Stratégies d'adaptation pour les personnes souffrant d’alexithymie
Il existe plusieurs stratégies d'adaptation pour mieux vivre avec ce trouble et améliorer sa qualité de vie :
- l'auto-observation est une première étape essentielle pour ce type de personnes. Il est important de prendre conscience de ses réactions émotionnelles et des signes physiques associés à ces émotions. Cela peut passer par la tenue d'un journal émotionnel, où sont notées les situations qui déclenchent des réactions et comment elles se manifestent. Cette pratique permet de développer une meilleure compréhension des émotions et de reconnaître les schémas récurrents.
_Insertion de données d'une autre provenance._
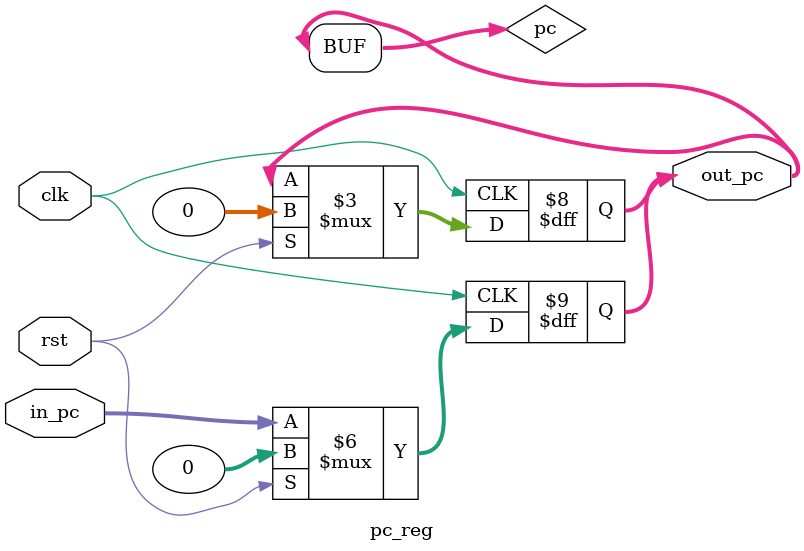
<source format=v>
module pc_reg(input clk,rst,input [31:0] in_pc,output reg [31:0] out_pc);
	reg [31:0] pc;
	assign out_pc = pc;
	always@(posedge clk)begin
		if(rst)begin
			pc = 32'b0;
			out_pc = 32'b0;
		end
		else begin
			out_pc = pc;
			pc = in_pc;
		end
	end
endmodule

</source>
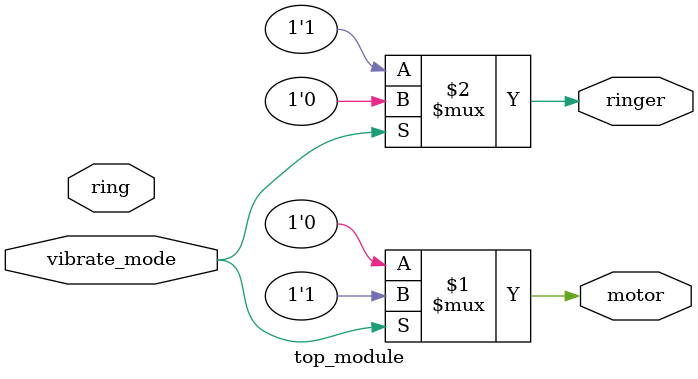
<source format=sv>
module top_module(
	input ring, 
	input vibrate_mode,
	output ringer,
	output motor
);
	// Control logic for the ringer and motor
	// If the phone is in vibrate mode, turn on the motor. Otherwise, turn on the ringer.
	assign motor = vibrate_mode ? 1'b1 : 1'b0;
	assign ringer = vibrate_mode ? 1'b0 : 1'b1;
endmodule

</source>
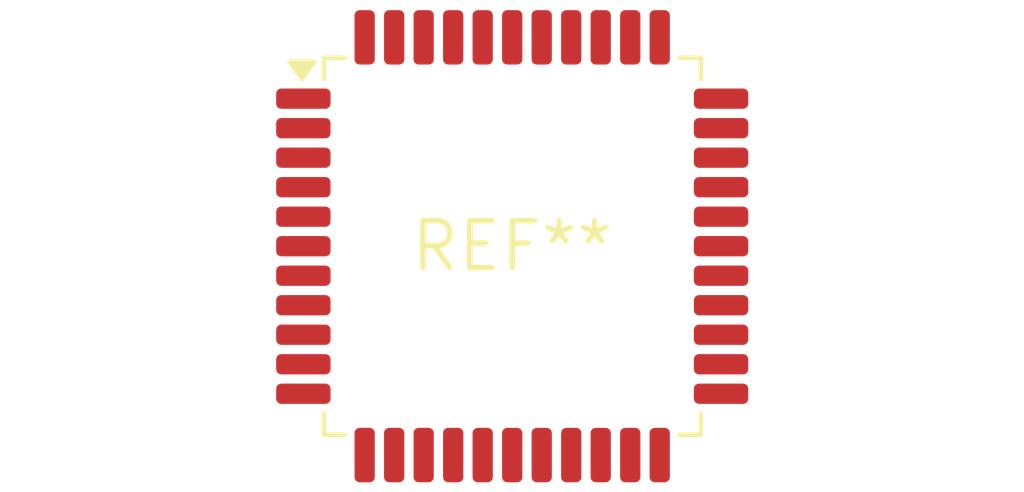
<source format=kicad_pcb>
(kicad_pcb (version 20240108) (generator pcbnew)

  (general
    (thickness 1.6)
  )

  (paper "A4")
  (layers
    (0 "F.Cu" signal)
    (31 "B.Cu" signal)
    (32 "B.Adhes" user "B.Adhesive")
    (33 "F.Adhes" user "F.Adhesive")
    (34 "B.Paste" user)
    (35 "F.Paste" user)
    (36 "B.SilkS" user "B.Silkscreen")
    (37 "F.SilkS" user "F.Silkscreen")
    (38 "B.Mask" user)
    (39 "F.Mask" user)
    (40 "Dwgs.User" user "User.Drawings")
    (41 "Cmts.User" user "User.Comments")
    (42 "Eco1.User" user "User.Eco1")
    (43 "Eco2.User" user "User.Eco2")
    (44 "Edge.Cuts" user)
    (45 "Margin" user)
    (46 "B.CrtYd" user "B.Courtyard")
    (47 "F.CrtYd" user "F.Courtyard")
    (48 "B.Fab" user)
    (49 "F.Fab" user)
    (50 "User.1" user)
    (51 "User.2" user)
    (52 "User.3" user)
    (53 "User.4" user)
    (54 "User.5" user)
    (55 "User.6" user)
    (56 "User.7" user)
    (57 "User.8" user)
    (58 "User.9" user)
  )

  (setup
    (pad_to_mask_clearance 0)
    (pcbplotparams
      (layerselection 0x00010fc_ffffffff)
      (plot_on_all_layers_selection 0x0000000_00000000)
      (disableapertmacros false)
      (usegerberextensions false)
      (usegerberattributes false)
      (usegerberadvancedattributes false)
      (creategerberjobfile false)
      (dashed_line_dash_ratio 12.000000)
      (dashed_line_gap_ratio 3.000000)
      (svgprecision 4)
      (plotframeref false)
      (viasonmask false)
      (mode 1)
      (useauxorigin false)
      (hpglpennumber 1)
      (hpglpenspeed 20)
      (hpglpendiameter 15.000000)
      (dxfpolygonmode false)
      (dxfimperialunits false)
      (dxfusepcbnewfont false)
      (psnegative false)
      (psa4output false)
      (plotreference false)
      (plotvalue false)
      (plotinvisibletext false)
      (sketchpadsonfab false)
      (subtractmaskfromsilk false)
      (outputformat 1)
      (mirror false)
      (drillshape 1)
      (scaleselection 1)
      (outputdirectory "")
    )
  )

  (net 0 "")

  (footprint "LQFP-44_10x10mm_P0.8mm" (layer "F.Cu") (at 0 0))

)

</source>
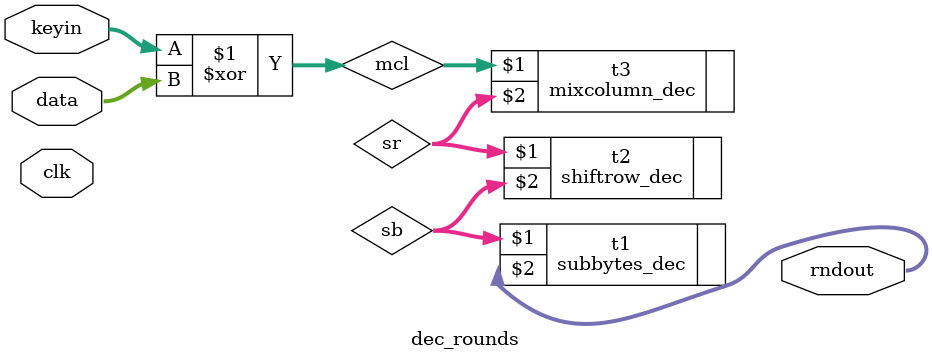
<source format=v>
`timescale 1ns / 1ps

module enc_rounds(clk,data,key,rndout);
input clk;
input [127:0]data;
input  [127:0]key;
output [127:0]rndout;

wire [127:0] sb,sr,mcl;

subbytes_enc t1(data,sb);
shiftrow_enc t2(sb,sr);
mixcolumn_enc t3(sr,mcl);
assign rndout= key^mcl;
endmodule

module enc_last_round(clk,rin,key,fout);
input clk;
input [127:0]rin;
input [127:0]key;
output [127:0]fout;

wire [127:0] sb,sr,mcl,keyout;

subbytes_enc t1(rin,sb);
shiftrow_enc t2(sb,sr);
assign fout= key^sr;
endmodule

module dec_first_round(clk,rin,keyin,fout);
input clk;
input [127:0]rin;
input [127:0]keyin;
output [127:0]fout;

wire [127:0] sb,sr,mcl;

subbytes_dec t1(sb,fout);
shiftrow_dec t2(sr,sb);
assign sr= keyin^rin;

endmodule

module dec_rounds(clk,data,keyin,rndout);
input clk;
input [127:0]data;
input [127:0]keyin;
output [127:0]rndout;

wire [127:0] sb,sr,mcl;

subbytes_dec t1(sb,rndout);
shiftrow_dec t2(sr,sb);
mixcolumn_dec t3(mcl,sr);
assign mcl= keyin^data;

endmodule

</source>
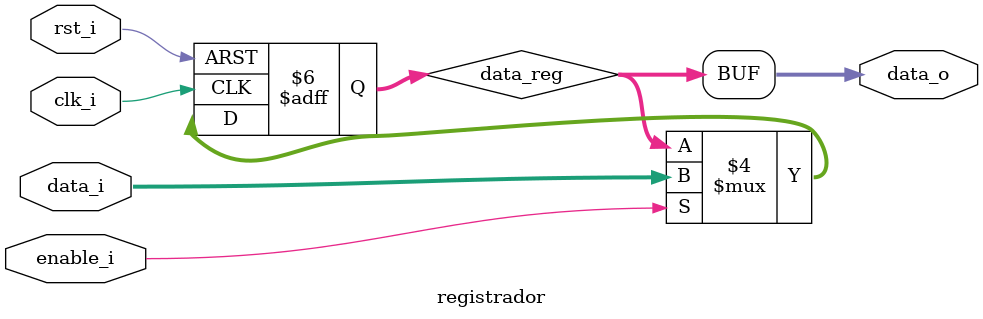
<source format=sv>
module registrador
    #(               
        parameter  DATA_WIDTH = 32
    )
    (
    //Common signal:
    input clk_i, 
    input rst_i, 
    input enable_i,
    //:
    input  [DATA_WIDTH-1:0] data_i, //Data In
    output [DATA_WIDTH-1:0] data_o //Data Out
    ); 

// INTERNAL SIGNALS ################################



// INTERNAL REGS ###################################
reg [DATA_WIDTH-1:0] data_reg;

// INTERNAL LOGIC ##################################


//Update register
always @(posedge clk_i, negedge rst_i)
begin
    if(rst_i == 1'b0)
    begin
        data_reg <= 0;
    end 
    else 
    begin
        if(enable_i ==  1'b1)
        begin
        data_reg <= data_i;
        end
    end
end

// Define data_o:

assign data_o = data_reg;


endmodule


</source>
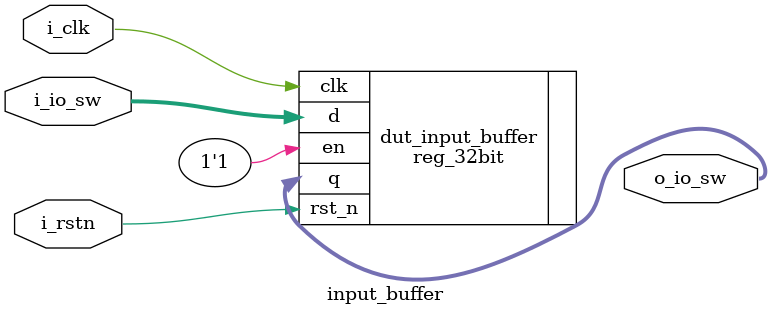
<source format=sv>
module input_buffer(
    input logic                 i_clk, i_rstn,
    input logic     [31:0]      i_io_sw,
    output logic    [31:0]      o_io_sw
);

reg_32bit   dut_input_buffer    (
    .clk                        (   i_clk   ),
    .rst_n                      (   i_rstn  ),
    .en                         (   1'b1    ),
    .d                          (   i_io_sw ),
    .q                          (   o_io_sw )
);

endmodule : input_buffer

</source>
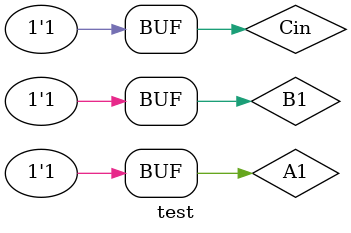
<source format=v>
`timescale 1ns / 1ps


module test;

	// Inputs
	reg A1;
	reg B1;
	reg Cin;

	// Outputs
	wire S1;
	wire Cout1;

	// Instantiate the Unit Under Test (UUT)
	add_1bit uut (
		.S1(S1), 
		.Cout1(Cout1), 
		.A1(A1), 
		.B1(B1), 
		.Cin(Cin)
	);

	initial begin
		// Initialize Inputs
		A1 = 0;
		B1 = 0;
		Cin = 0;

		// Wait 100 ns for global reset to finish
		#100;
		A1 = 0;
		B1 = 1;
		Cin = 0;

		// Wait 100 ns for global reset to finish
		#100;
		A1 = 1;
		B1 = 0;
		Cin = 0;

		// Wait 100 ns for global reset to finish
		#100;
		A1 = 1;
		B1 = 1;
		Cin = 0;

		// Wait 100 ns for global reset to finish
		#100;
		A1 = 0;
		B1 = 0;
		Cin = 1;

		// Wait 100 ns for global reset to finish
		#100;
		A1 = 0;
		B1 = 1;
		Cin = 1;

		// Wait 100 ns for global reset to finish
		#100;
		A1 = 1;
		B1 = 0;
		Cin = 1;

		// Wait 100 ns for global reset to finish
		#100;A1 = 1;
		B1 = 1;
		Cin = 1;

        
		// Add stimulus here

	end
      
endmodule


</source>
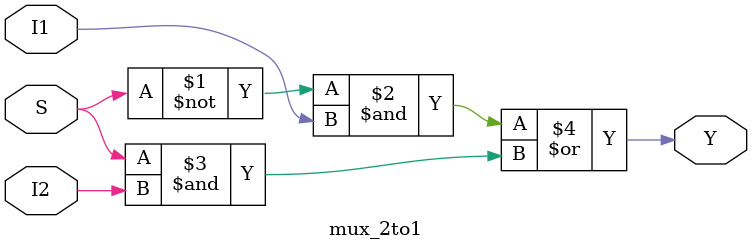
<source format=v>
`timescale 1ns / 1ps


module mux_2to1(
    input I1, I2, S,
    output Y
    );
    
    assign Y = ~S&I1 | S&I2;
endmodule

</source>
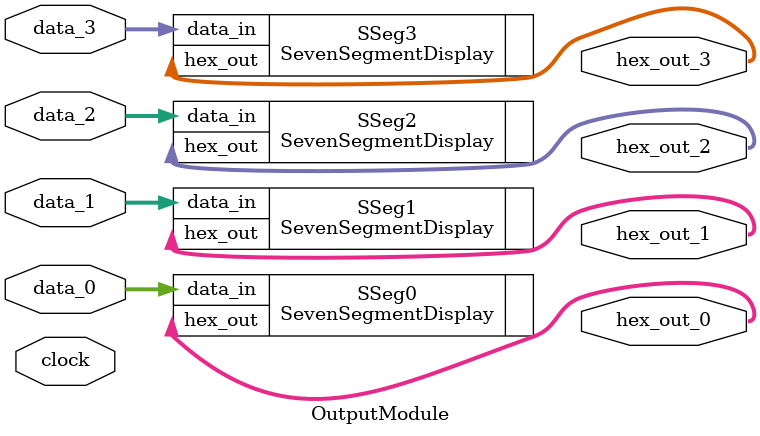
<source format=v>
module OutputModule(
    input clock,
    input [3:0] data_0, data_1, data_2, data_3,
    output [6:0] hex_out_0, hex_out_1, hex_out_2, hex_out_3
);

    SevenSegmentDisplay SSeg0(
        .data_in (data_0),
        .hex_out (hex_out_0)
    );

    SevenSegmentDisplay SSeg1(
        .data_in (data_1),
        .hex_out (hex_out_1)
    );

    SevenSegmentDisplay SSeg2(
        .data_in (data_2),
        .hex_out (hex_out_2)
    );

    SevenSegmentDisplay SSeg3(
        .data_in (data_3),
        .hex_out (hex_out_3)
    );

endmodule 


</source>
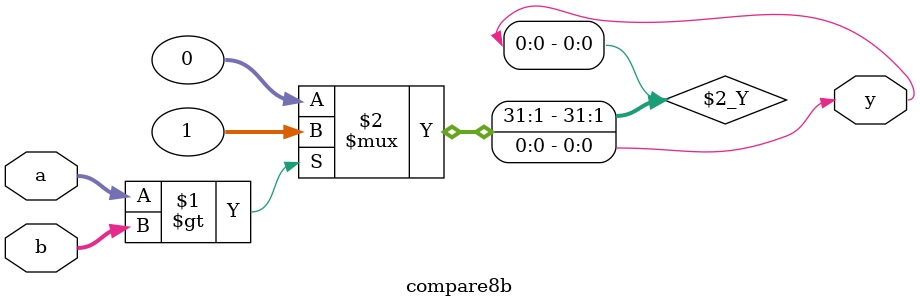
<source format=v>
`timescale 10 ns / 1 ns

module compare8b (
	output y,
	input [7:0] a,
	input [7:0] b

);

assign y = (a > b) ? 1 : 0;

endmodule
</source>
- apprendre à communiquer de manière assertive est également fondamental. Le but étant de bénéficier de l'apprentissage de techniques de communication qui permettent d'exprimer des besoins, des sentiments et les limites de manière claire et respectueuse. Cela inclut l'identification des émotions ressenties dans une situation donnée et la recherche des mots appropriés pour les exprimer. Les compétences en communication assertive aident à renforcer les liens avec les proches et réduire les conflits.
- il est également possible de tirer profit de diverses techniques de régulation émotionnelle pour faire face aux moments de stress. La pratique de la respiration profonde, de la méditation, du yoga ou de la pleine conscience aide à se centrer et à calmer l’esprit. De plus, l'engagement dans des activités créatives telles que la peinture, l'écriture ou la musique peut servir de moyens d'expression alternatifs pour les émotions.
- travailler sur le développement de l'intelligence émotionnelle s’avère aussi bénéfique. Cela implique d'apprendre à reconnaître et à nommer les émotions, à comprendre leurs origines et leurs implications. Les thérapies cognitivo-comportementales sont particulièrement efficaces dans ce domaine, en aidant les individus à identifier et à modifier les pensées et les comportements qui alimentent leur alexithymie.
Il est important de noter que ces processus prennent du temps et nécessitent souvent un soutien continu. Toutefois, ils offrent un espoir tangible pour ceux qui font face à ce défi au quotidien.
En conclusion
- L'alexithymie constitue un obstacle majeur à la communication émotionnelle. Les sujets alexithymiques ont souvent du mal à exprimer leur affection ou leur soutien envers leurs proches, engendrant des conflits relationnels et un sentiment de distance.
- Sur le lieu de travail, l'alexithymie peut compromettre la dynamique d'équipe. Les patients alexithymiques ont tendance à mal interpréter les signaux sociaux subtils, ce qui peut impacter leur intégration dans l'équipe et la gestion des conflits.
- L'alexithymie peut augmenter les risques de dépression et d'anxiété. En accumulant du stress émotionnel, elle peut aussi avoir un impact sur les troubles mentaux existants (ou en déclencher de nouveaux).
- L'alexithymie entraîne une insatisfaction personnelle et un vide émotionnel. Cette dissociation émotionnelle peut avoir des répercussions sur la santé physique, provoquant de possibles troubles du sommeil et des maux de tête.